Kathy Andersen, the executive director of the Women’s Fund Miami-Dade in Florida, said the media was trying to fool women into disavowing one of their advocates.
“Women are not fooled by the gender-biased tear-down of Sheryl that’s happening,” Ms. Andersen said. “They’re fueled by it.”
The critical articles about Ms. Sandberg are rooted in sexism, said Shelley Correll, a professor of sociology at Stanford and the director of the Clayman Institute for Gender Research.
“Flawed people were involved in the civil rights movement,” she said. “We don’t give up on a movement because people aren’t perfect.”
Visiting Lean In headquarters
One chilly day in November, I visited the Lean In office, in an open-air shopping center above a Bar Method in Palo Alto. There, I met Ms. Sandberg’s longtime friend Ms. Thomas, who led me past a “Proceed and Be Bold” sign and into a room called “People First.”
“Has Sheryl inspired a lot of what we do here? Of course,” Ms. Thomas said. “But it’s really grown way beyond Sheryl.”

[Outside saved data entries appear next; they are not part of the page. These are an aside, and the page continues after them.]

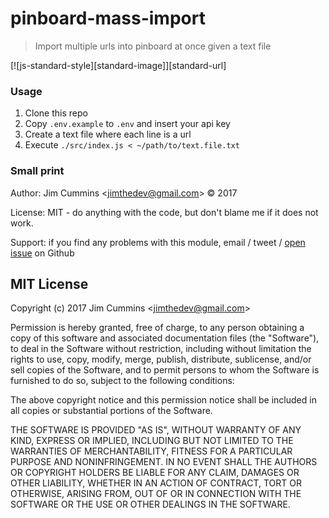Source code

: # pinboard-mass-import

> Import multiple urls into pinboard at once given a text file

<!-- [![NPM][npm-icon] ][npm-url] -->

<!-- [![Build status][ci-image] ][ci-url]
[![semantic-release][semantic-image] ][semantic-url] -->

[![js-standard-style][standard-image]][standard-url]

### Usage

1. Clone this repo
2. Copy `.env.example` to `.env` and insert your api key
3. Create a text file where each line is a url
4. Execute `./src/index.js < ~/path/to/text.file.txt`

### Small print

Author: Jim Cummins &lt;jimthedev@gmail.com&gt; &copy; 2017



License: MIT - do anything with the code, but don't blame me if it does not work.

Support: if you find any problems with this module, email / tweet /
[open issue](https://github.com/jimthedev/pinboard-mass-import/issues) on Github

## MIT License

Copyright (c) 2017 Jim Cummins &lt;jimthedev@gmail.com&gt;

Permission is hereby granted, free of charge, to any person
obtaining a copy of this software and associated documentation
files (the "Software"), to deal in the Software without
restriction, including without limitation the rights to use,
copy, modify, merge, publish, distribute, sublicense, and/or sell
copies of the Software, and to permit persons to whom the
Software is furnished to do so, subject to the following
conditions:

The above copyright notice and this permission notice shall be
included in all copies or substantial portions of the Software.

THE SOFTWARE IS PROVIDED "AS IS", WITHOUT WARRANTY OF ANY KIND,
EXPRESS OR IMPLIED, INCLUDING BUT NOT LIMITED TO THE WARRANTIES
OF MERCHANTABILITY, FITNESS FOR A PARTICULAR PURPOSE AND
NONINFRINGEMENT. IN NO EVENT SHALL THE AUTHORS OR COPYRIGHT
HOLDERS BE LIABLE FOR ANY CLAIM, DAMAGES OR OTHER LIABILITY,
WHETHER IN AN ACTION OF CONTRACT, TORT OR OTHERWISE, ARISING
FROM, OUT OF OR IN CONNECTION WITH THE SOFTWARE OR THE USE OR
OTHER DEALINGS IN THE SOFTWARE.

<!-- [npm-icon]: https://nodei.co/npm/pinboard-mass-import.svg?downloads=true
[npm-url]: https://npmjs.org/package/pinboard-mass-import
[ci-image]: https://travis-ci.org/jimthedev/pinboard-mass-import.svg?branch=master
[ci-url]: https://travis-ci.org/jimthedev/pinboard-mass-import
[semantic-image]: https://img.shields.io/badge/%20%20%F0%9F%93%A6%F0%9F%9A%80-semantic--release-e10079.svg
[semantic-url]: https://github.com/semantic-release/semantic-release
[standard-image]: https://img.shields.io/badge/code%20style-standard-brightgreen.svg
[standard-url]: http://standardjs.com/ -->
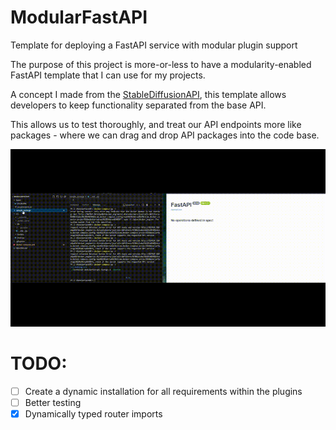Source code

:# ModularFastAPI
Template for deploying a FastAPI service with modular plugin support

The purpose of this project is more-or-less to have a modularity-enabled FastAPI template that I can use for my projects.

A concept I made from the [StableDiffusionAPI](https://github.com/AlexScotland/StableDiffusionAPI), this template allows developers to keep functionality separated from the base API.

This allows us to test thoroughly, and treat our API endpoints more like packages - where we can drag and drop API packages into the code base.

![a quick demo of drag and drop](docs/media/readme_demo.gif) 

# TODO:
- [ ] Create a dynamic installation for all requirements within the plugins
- [ ] Better testing
- [x] Dynamically typed router imports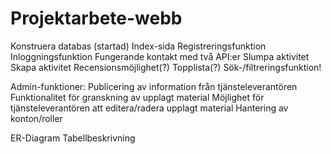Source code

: # Projektarbete-webb

Konstruera databas (startad)
Index-sida
Registreringsfunktion
Inloggningsfunktion
Fungerande kontakt med två API:er
Slumpa aktivitet
Skapa aktivitet
Recensionsmöjlighet(?)
Topplista(?)
Sök-/filtreringsfunktion!

Admin-funktioner:
    Publicering av information från tjänsteleverantören
    Funktionalitet för granskning av upplagt material
    Möjlighet för tjänsteleverantören att editera/radera upplagt material
    Hantering av konton/roller

ER-Diagram
Tabellbeskrivning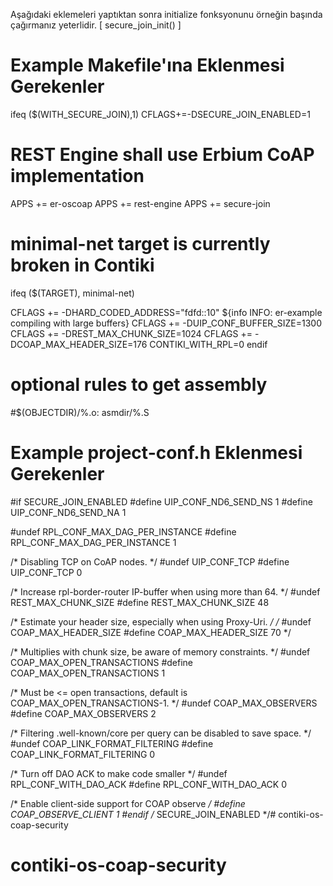 Aşağıdaki eklemeleri yaptıktan sonra initialize fonksyonunu
örneğin başında çağırmanız yeterlidir. [ secure_join_init() ]

Example Makefile'ına Eklenmesi Gerekenler
=========================================

ifeq ($(WITH_SECURE_JOIN),1)
CFLAGS+=-DSECURE_JOIN_ENABLED=1

# REST Engine shall use Erbium CoAP implementation
APPS += er-oscoap
APPS += rest-engine
APPS += secure-join

# minimal-net target is currently broken in Contiki
ifeq ($(TARGET), minimal-net)

CFLAGS += -DHARD_CODED_ADDRESS=\"fdfd::10\"
${info INFO: er-example compiling with large buffers}
CFLAGS += -DUIP_CONF_BUFFER_SIZE=1300
CFLAGS += -DREST_MAX_CHUNK_SIZE=1024
CFLAGS += -DCOAP_MAX_HEADER_SIZE=176
CONTIKI_WITH_RPL=0
endif

# optional rules to get assembly
#$(OBJECTDIR)/%.o: asmdir/%.S


Example project-conf.h Eklenmesi Gerekenler
===========================================

#if SECURE_JOIN_ENABLED
#define UIP_CONF_ND6_SEND_NS 1
#define UIP_CONF_ND6_SEND_NA 1

#undef RPL_CONF_MAX_DAG_PER_INSTANCE
#define RPL_CONF_MAX_DAG_PER_INSTANCE     1

/* Disabling TCP on CoAP nodes. */
#undef UIP_CONF_TCP
#define UIP_CONF_TCP                   0

/* Increase rpl-border-router IP-buffer when using more than 64. */
#undef REST_MAX_CHUNK_SIZE
#define REST_MAX_CHUNK_SIZE            48

/* Estimate your header size, especially when using Proxy-Uri. */
/*
   #undef COAP_MAX_HEADER_SIZE
   #define COAP_MAX_HEADER_SIZE           70
*/

/* Multiplies with chunk size, be aware of memory constraints. */
#undef COAP_MAX_OPEN_TRANSACTIONS
#define COAP_MAX_OPEN_TRANSACTIONS     1

/* Must be <= open transactions, default is COAP_MAX_OPEN_TRANSACTIONS-1. */
#undef COAP_MAX_OBSERVERS
#define COAP_MAX_OBSERVERS             2

/* Filtering .well-known/core per query can be disabled to save space. */
#undef COAP_LINK_FORMAT_FILTERING
#define COAP_LINK_FORMAT_FILTERING     0

/* Turn off DAO ACK to make code smaller */
#undef RPL_CONF_WITH_DAO_ACK
#define RPL_CONF_WITH_DAO_ACK          0

/* Enable client-side support for COAP observe */
#define COAP_OBSERVE_CLIENT 1
#endif /* SECURE_JOIN_ENABLED */# contiki-os-coap-security
# contiki-os-coap-security
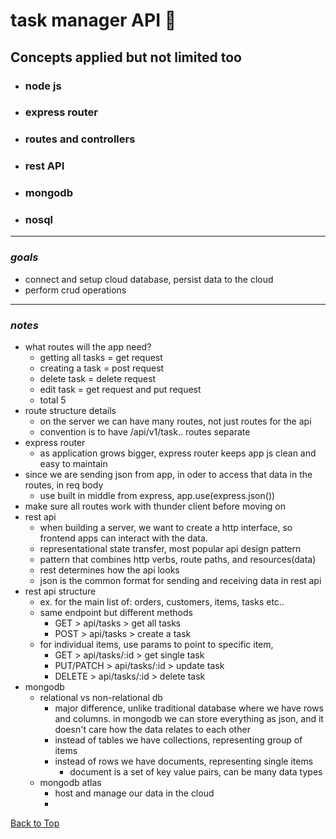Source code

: <a name="custom_anchor_name"></a>

# task manager API :memo:

## Concepts applied but not limited too

- ### node js
- ### express router
- ### routes and controllers
- ### rest API
- ### mongodb
- ### nosql

---

### _goals_

- connect and setup cloud database, persist data to the cloud
- perform crud operations

---

### _notes_

- what routes will the app need?
  - getting all tasks = get request
  - creating a task = post request
  - delete task = delete request
  - edit task = get request and put request
  - total 5
- route structure details
  - on the server we can have many routes, not just routes for the api
  - convention is to have /api/v1/task.. routes separate
- express router
  - as application grows bigger, express router keeps app js clean and easy to maintain
- since we are sending json from app, in oder to access that data in the routes, in req body
  - use built in middle from express, app.use(express.json())
- make sure all routes work with thunder client before moving on
- rest api
  - when building a server, we want to create a http interface, so frontend apps can interact with the data.
  - representational state transfer, most popular api design pattern
  - pattern that combines http verbs, route paths, and resources(data)
  - rest determines how the api looks
  - json is the common format for sending and receiving data in rest api
- rest api structure
  - ex. for the main list of: orders, customers, items, tasks etc..
  - same endpoint but different methods
    - GET > api/tasks > get all tasks
    - POST > api/tasks > create a task
  - for individual items, use params to point to specific item,
    - GET > api/tasks/:id > get single task
    - PUT/PATCH > api/tasks/:id > update task
    - DELETE > api/tasks/:id > delete task
- mongodb
  - relational vs non-relational db
    - major difference, unlike traditional database where we have rows and columns. in mongodb we can store everything as json, and it doesn't care how the data relates to each other
    - instead of tables we have collections, representing group of items
    - instead of rows we have documents, representing single items
      - document is a set of key value pairs, can be many data types
  - mongodb atlas
    - host and manage our data in the cloud
    -

[Back to Top](#custom_anchor_name)
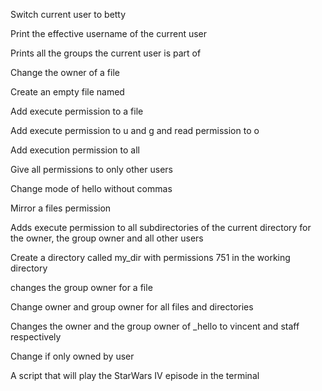 Switch current user to betty

Print the effective username of the current user

Prints all the groups the current user is part of

Change the owner of a file

Create an empty file named

Add execute permission to a file

Add execute permission to u and g and read permission to o

Add execution permission to all

Give all permissions to only other users

Change mode of hello without commas

Mirror a files permission

Adds execute permission to all subdirectories of the current directory for the owner, the group owner and all other users

Create a directory called my_dir with permissions 751 in the working directory

changes the group owner for a file

Change owner and group owner for all files and directories

Changes the owner and the group owner of _hello to vincent and staff respectively

Change if only owned by user

A script that will play the StarWars IV episode in the terminal 
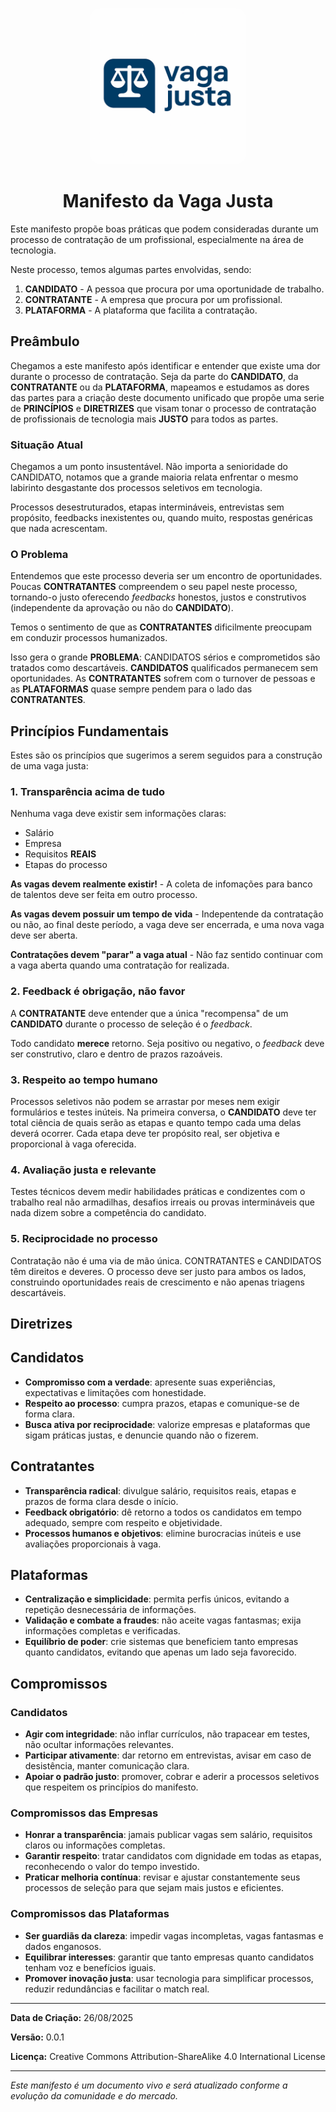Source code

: <p align="center">
    <img src="./.github/logo.png" width="250px" style="border-radius: 16px;">
</p>

<h1 align="center" style="font-weight: bold;">Manifesto da Vaga Justa</h1>

Este manifesto propõe boas práticas que podem consideradas durante um processo de contratação de um profissional, especialmente na área de tecnologia.

Neste processo, temos algumas partes envolvidas, sendo:

1. **CANDIDATO** - A pessoa que procura por uma oportunidade de trabalho.
2. **CONTRATANTE** - A empresa que procura por um profissional.
3. **PLATAFORMA** - A plataforma que facilita a contratação.

## Preâmbulo

Chegamos a este manifesto após identificar e entender que existe uma dor durante o processo de contratação. Seja da parte do **CANDIDATO**, da **CONTRATANTE** ou da **PLATAFORMA**, mapeamos e estudamos as dores das partes para a criação deste documento unificado que propõe uma serie de **PRINCÍPIOS** e **DIRETRIZES** que visam tonar o processo de contratação de profissionais de tecnologia mais **JUSTO** para todos as partes.

### Situação Atual

Chegamos a um ponto insustentável. Não importa a senioridade do CANDIDATO, notamos que a grande maioria relata enfrentar o mesmo labirinto desgastante dos processos seletivos em tecnologia.

Processos desestruturados, etapas intermináveis, entrevistas sem propósito, feedbacks inexistentes ou, quando muito, respostas genéricas que nada acrescentam.

### O Problema

Entendemos que este processo deveria ser um encontro de oportunidades. Poucas **CONTRATANTES** compreendem o seu papel neste processo, tornando-o justo oferecendo _feedbacks_ honestos, justos e construtivos (independente da aprovação ou não do **CANDIDATO**).

Temos o sentimento de que as **CONTRATANTES** dificilmente preocupam em conduzir processos humanizados.

Isso gera o grande **PROBLEMA**: CANDIDATOS sérios e comprometidos são tratados como descartáveis. **CANDIDATOS** qualificados permanecem sem oportunidades. As **CONTRATANTES** sofrem com o turnover de pessoas e as **PLATAFORMAS** quase sempre pendem para o lado das **CONTRATANTES**.

## Princípios Fundamentais

Estes são os princípios que sugerimos a serem seguidos para a construção de uma vaga justa:

### 1. Transparência acima de tudo

Nenhuma vaga deve existir sem informações claras:

- Salário
- Empresa
- Requisitos **REAIS**
- Etapas do processo

**As vagas devem realmente existir!** - A coleta de infomações para banco de talentos deve ser feita em outro processo.

**As vagas devem possuir um tempo de vida** - Indepentende da contratação ou não, ao final deste período, a vaga deve ser encerrada, e uma nova vaga deve ser aberta.

**Contratações devem "parar" a vaga atual** - Não faz sentido continuar com a vaga aberta quando uma contratação for realizada.

### 2. Feedback é obrigação, não favor

A **CONTRATANTE** deve entender que a única "recompensa" de um **CANDIDATO** durante o processo de seleção é o _feedback_.

Todo candidato **merece** retorno. Seja positivo ou negativo, o _feedback_ deve ser construtivo, claro e dentro de prazos razoáveis.

### 3. Respeito ao tempo humano

Processos seletivos não podem se arrastar por meses nem exigir formulários e testes inúteis. Na primeira conversa, o **CANDIDATO** deve ter total ciência de quais serão as etapas e quanto tempo cada uma delas deverá ocorrer. Cada etapa deve ter propósito real, ser objetiva e proporcional à vaga oferecida.

### 4. Avaliação justa e relevante

Testes técnicos devem medir habilidades práticas e condizentes com o trabalho real não armadilhas, desafios irreais ou provas intermináveis que nada dizem sobre a competência do candidato.

### 5. Reciprocidade no processo

Contratação não é uma via de mão única. CONTRATANTES e CANDIDATOS têm direitos e deveres. O processo deve ser justo para ambos os lados, construindo oportunidades reais de crescimento e não apenas triagens descartáveis.

## Diretrizes

## Candidatos

- **Compromisso com a verdade**: apresente suas experiências, expectativas e limitações com honestidade.
- **Respeito ao processo**: cumpra prazos, etapas e comunique-se de forma clara.
- **Busca ativa por reciprocidade**: valorize empresas e plataformas que sigam práticas justas, e denuncie quando não o fizerem.

## Contratantes

- **Transparência radical**: divulgue salário, requisitos reais, etapas e prazos de forma clara desde o início.
- **Feedback obrigatório**: dê retorno a todos os candidatos em tempo adequado, sempre com respeito e objetividade.
- **Processos humanos e objetivos**: elimine burocracias inúteis e use avaliações proporcionais à vaga.

## Plataformas

- **Centralização e simplicidade**: permita perfis únicos, evitando a repetição desnecessária de informações.
- **Validação e combate a fraudes**: não aceite vagas fantasmas; exija informações completas e verificadas.
- **Equilíbrio de poder**: crie sistemas que beneficiem tanto empresas quanto candidatos, evitando que apenas um lado seja favorecido.

## Compromissos

### Candidatos

- **Agir com integridade**: não inflar currículos, não trapacear em testes, não ocultar informações relevantes.
- **Participar ativamente**: dar retorno em entrevistas, avisar em caso de desistência, manter comunicação clara.
- **Apoiar o padrão justo**: promover, cobrar e aderir a processos seletivos que respeitem os princípios do manifesto.

### Compromissos das Empresas

- **Honrar a transparência**: jamais publicar vagas sem salário, requisitos claros ou informações completas.
- **Garantir respeito**: tratar candidatos com dignidade em todas as etapas, reconhecendo o valor do tempo investido.
- **Praticar melhoria contínua**: revisar e ajustar constantemente seus processos de seleção para que sejam mais justos e eficientes.

### Compromissos das Plataformas

- **Ser guardiãs da clareza**: impedir vagas incompletas, vagas fantasmas e dados enganosos.
- **Equilibrar interesses**: garantir que tanto empresas quanto candidatos tenham voz e benefícios iguais.
- **Promover inovação justa**: usar tecnologia para simplificar processos, reduzir redundâncias e facilitar o match real.

---

**Data de Criação:** 26/08/2025

**Versão:** 0.0.1

**Licença:** Creative Commons Attribution-ShareAlike 4.0 International License

---

_Este manifesto é um documento vivo e será atualizado conforme a evolução da comunidade e do mercado._
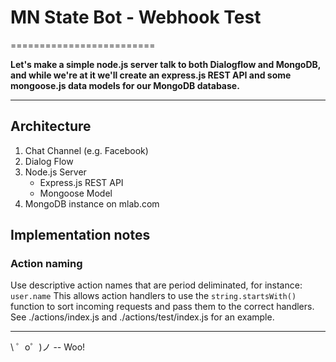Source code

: # MN State Bot - Webhook Test
=========================

**Let's make a simple node.js server talk to both Dialogflow and MongoDB, and while we're at it we'll create an express.js REST API and some mongoose.js data models for our MongoDB database.**

-------------------

## Architecture
1. Chat Channel (e.g. Facebook)
2. Dialog Flow
3. Node.js Server
    * Express.js REST API
    * Mongoose Model
4. MongoDB instance on mlab.com

## Implementation notes
### Action naming
Use descriptive action names that are period deliminated, for instance: `user.name` This allows action handlers to use the `string.startsWith()` function to sort incoming requests and pass them to the correct handlers. See ./actions/index.js and ./actions/test/index.js for an example.


-----------------
\ ゜o゜)ノ -- Woo!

She added that moving beyond Ms. Sandberg’s name was always the agenda for Lean In and was what Ms. Sandberg had wanted. (When I later called another founding member of the Lean In team, she laughed and disputed that characterization. Ms. Sandberg is the organization’s sole source of funding, and no other figures have stepped in to take her place.)
Ms. Thomas talked about what Lean In was doing now. The organization had published a fourth annual study with McKinsey called “Women in the Workplace,” and has created a new workplace justice-oriented deck of cards called 52 Ways to Fight Bias. On the front of each card is a microaggression, like the female executive who is mistaken for a more junior figure; on the back is why it happened, why it matters and what to do.
We circled back to Ms. Sandberg’s work at Facebook. Wasn’t it always risky, I asked, to have someone leading such a large company also leading a movement fighting for workplace equality?
“I’m curious,” Ms. Thomas said. “You’re a smart, engaged woman on all of this — why is that hard for you?”
It’s hard, I replied, to reckon with the idea that we have taken life and career advice from someone who could be building something that’s not good for the world.
For a beat, Ms. Thomas sat silent and looked right at me.
She later brought up a study, which she wanted to make clear was apropos of nothing and was part of an “intellectual conversation,” about how we perceive women in power who do something bad.
“Women candidates had an edge out of the gate because people assumed that women were more ethical,” she said. “But if women did something that was perceived as less ethical, the fall was —.”
Ms. Thomas stopped herself and did not finish the sentence.
She picked up again: “It was just interesting the complexity around gender and expectations.”